- [Assignment]:
Every record must be given again word for word; no picture belongs in the copy.

- [Data listing]:
────────────────────

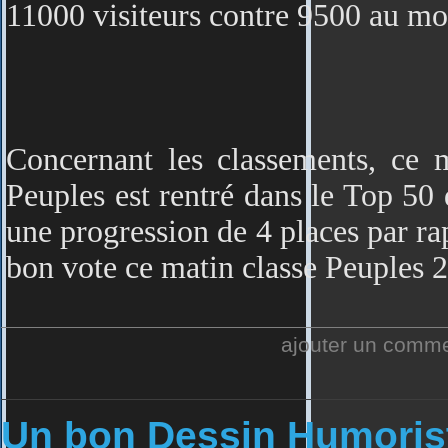
11000 visiteurs contre 9500 au moi
Concernant les classements, ce m
Peuples est rentré dans le Top 50
une progression de 4 places par ra
bon vote ce matin classe Peuples 
ajouter un comm
Un bon Dessin Humoris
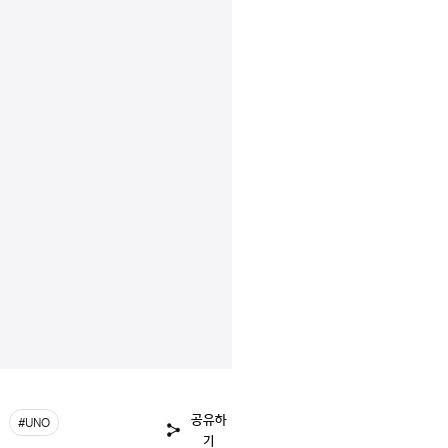
공유하
#UNO
기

────────────────────

- [Answer space]:
11000 visiteurs contre 9500 au moi
Concernant les classements, ce m
Peuples est rentré dans le Top 50
une progression de 4 places par ra
bon vote ce matin classe Peuples 
ajouter un comm
Un bon Dessin Humoris
공유하
#UNO
기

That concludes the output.